Вечером дома ждали Родьку.
Еще с порога он увидел, что в избе полно народу: бабка Домна, бабка Дарья, бабка Секлетея, согнутая пополам старая Жеребиха. Средь старух, скрестив короткие толстые руки под оплывшей грудью, возвышалась могучая, не возьмешь в обхват, Агния Ручкина. У нее пухли ноги, свои водянистые телеса нарастила, сидя сиднем дома, а сейчас вот приползла из другого конца села. На ее сыром, с дрожащими щеками и подбородком лице застыло покорно–плаксивое выражение, тяжкий вздох вырывается из груди:
— Ноженьки мои, ноженьки!..
У самых дверей, с краешка, на лавке, умостился робкий старичишка — ночной сторож Степа Казачок: спеченный рот крепко сжат, слезящиеся в красных веках глазки с испугом и недоумением уставились на вошедшего Родьку. Он первый мелко–мелко закрестился, засопел, не спуская с мальчишки влажных, часто мигающих голыми веками глаз, заерзал на лавке.
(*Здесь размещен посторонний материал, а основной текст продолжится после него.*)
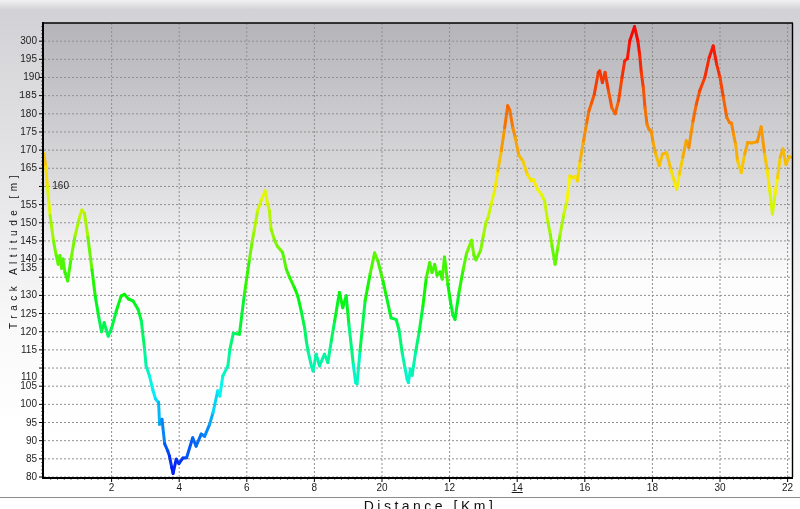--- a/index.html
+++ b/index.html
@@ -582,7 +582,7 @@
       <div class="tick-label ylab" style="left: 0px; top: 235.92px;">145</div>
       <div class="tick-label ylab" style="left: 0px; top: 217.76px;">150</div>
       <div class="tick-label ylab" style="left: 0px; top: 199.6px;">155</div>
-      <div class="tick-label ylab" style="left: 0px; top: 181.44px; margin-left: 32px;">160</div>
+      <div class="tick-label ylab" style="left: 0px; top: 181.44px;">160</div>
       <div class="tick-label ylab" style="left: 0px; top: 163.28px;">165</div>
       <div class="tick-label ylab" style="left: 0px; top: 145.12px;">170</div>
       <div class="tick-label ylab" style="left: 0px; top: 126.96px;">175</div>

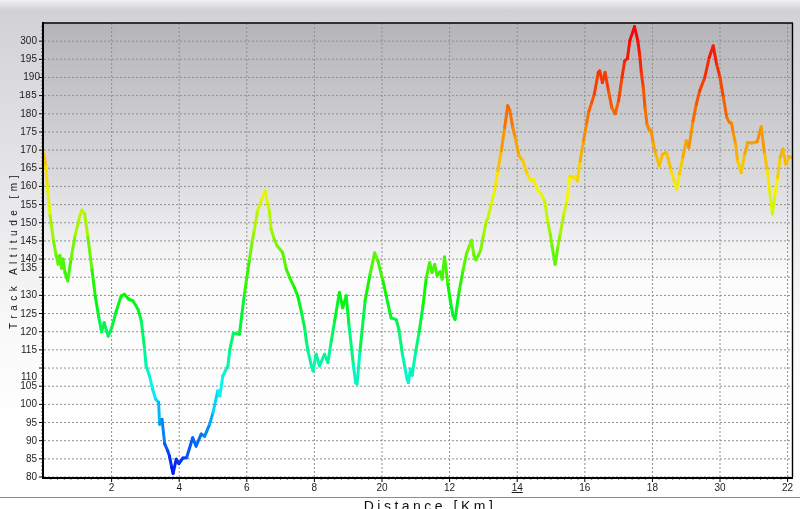--- a/index.html
+++ b/index.html
@@ -577,7 +577,7 @@
       <div class="tick-label ylab" style="left: 0px; top: 326.72px;">120</div>
       <div class="tick-label ylab" style="left: 0px; top: 308.56px;">125</div>
       <div class="tick-label ylab" style="left: 0px; top: 290.4px;">130</div>
-      <div class="tick-label ylab" style="left: 0px; top: 263px;">135</div>
+      <div class="tick-label ylab" style="left: 0px; top: 274px; padding-left: 24px;">135</div>
       <div class="tick-label ylab" style="left: 0px; top: 254.08px;">140</div>
       <div class="tick-label ylab" style="left: 0px; top: 235.92px;">145</div>
       <div class="tick-label ylab" style="left: 0px; top: 217.76px;">150</div>

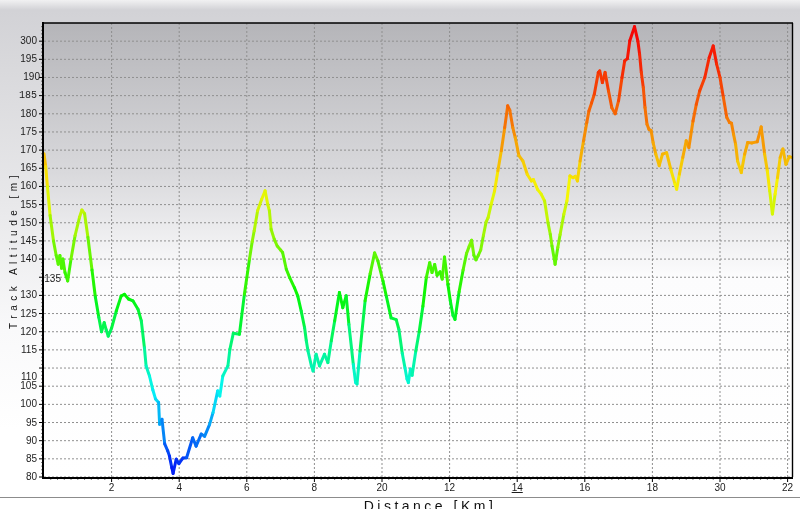--- a/index.html
+++ b/index.html
@@ -574,7 +574,7 @@
       <div class="tick-label ylab" style="left: 0px; top: 381.2px;">105</div>
       <div class="tick-label ylab" style="left: 0px; top: 372px;">110</div>
       <div class="tick-label ylab" style="left: 0px; top: 344.88px;">115</div>
-      <div class="tick-label ylab" style="left: 0px; top: 326.72px;">120</div>
+      <div class="tick-label ylab" style="left: 0px; top: 326.72px; padding-left: 21px;">120</div>
       <div class="tick-label ylab" style="left: 0px; top: 308.56px;">125</div>
       <div class="tick-label ylab" style="left: 0px; top: 290.4px;">130</div>
       <div class="tick-label ylab" style="left: 0px; top: 274px; padding-left: 24px;">135</div>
Мать и бабка, сами словно в гостях, сидят рядком, сложили докрасна вымытые руки на коленях. У бабки жидкие волосы гладко причесаны, смазаны маслом, у матери на белой шее оранжевые бусы.
Икона, принесенная Родькой, стояла уже в углу, перед ней горели крошечными, словно зернышки, огоньками несколько тонких, как карандаши, свечек. Старик с иконы с суровым отчуждением встретил Родьку своими выкаченными белками, направленными поверх свечных огоньков и голов гостей.
— Ангел ты наш, сокол ясный! — запела навстречу согнутая Жеребиха, ласково уставясь черными, без блеска, как подмоченные угольки, глазами. — Знает господь, кого благодатью своей отличить. Истинно ангел.
А Родька–ангел, продернув рукавом по мокрому носу, от непонятного внимания гостей склонив упрямо голову, выставив лоб — торчащие уши выражают смущение, — протиснулся бочком к печке.
— Избранник божий, надежда наша, — раскисла в улыбке Агния Ручкина. — Ох, ноженьки мои, ноженьки…
— Счастье тебе, Варварушка… Сынок–то! — Жеребиха оглядывалась на Родькину мать. — Второй отрок Пантелеймон. Как есть второй Пантелеймон–заступничек. Господня воля на то. В або какие руки чудотворная икона не попадает… Иди, ласковый, поближе, чего пужаешься? Так бы рученьки твои, голубь мой, и расцеловала.
Родька исподлобья, диковато засверкал глазами, растерянно попятился к порогу.
— Экой ты, а ну, подь сюда, спросить хочу, — сурово попросила Родькина бабка, добавила ласковее: — Поди, поди, не укусим, чай. — Помявшись, еще ниже наклонив голову, Родька подошел.
— Ну чего?
— Скажи еще раз, милушко, где ты ее достал?
— Икону–то?.. Да сколько тебе говорить? В берегу же выкопал. От Пантюхина омута идти, то вправо.
Внимательно притихшие старухи разом завздыхали:
— Голубиная душенька подвернулась, некорыстная…
— Сам господь, должно, перстом указал… Ноженьки мои, ноженьки… Ох, согрешение!
— Да как же ты на нее наткнулся? — продолжала допрашивать бабка.
— Увидал — в берегу углышек ящика торчит. Выкопал… А там — эта…
— Церковь–то наша без нее сирая и неприкаянная.
— Сказывают, ангелы мои, с той поры, как пропала чудотворная, кажную ночь купол пилит ктой–то. Кажную ночь перед петухами…
— Осиротел храм божий, вот и гнездится всякая нечисть.
Родька со страхом и недоумением слушал вспыхнувший разговор, оглядывался. А в темном углу избы, скупо освещенном крошечными свечными огоньками, молчаливо возвышалась икона: на черной доске белели глазные яблоки.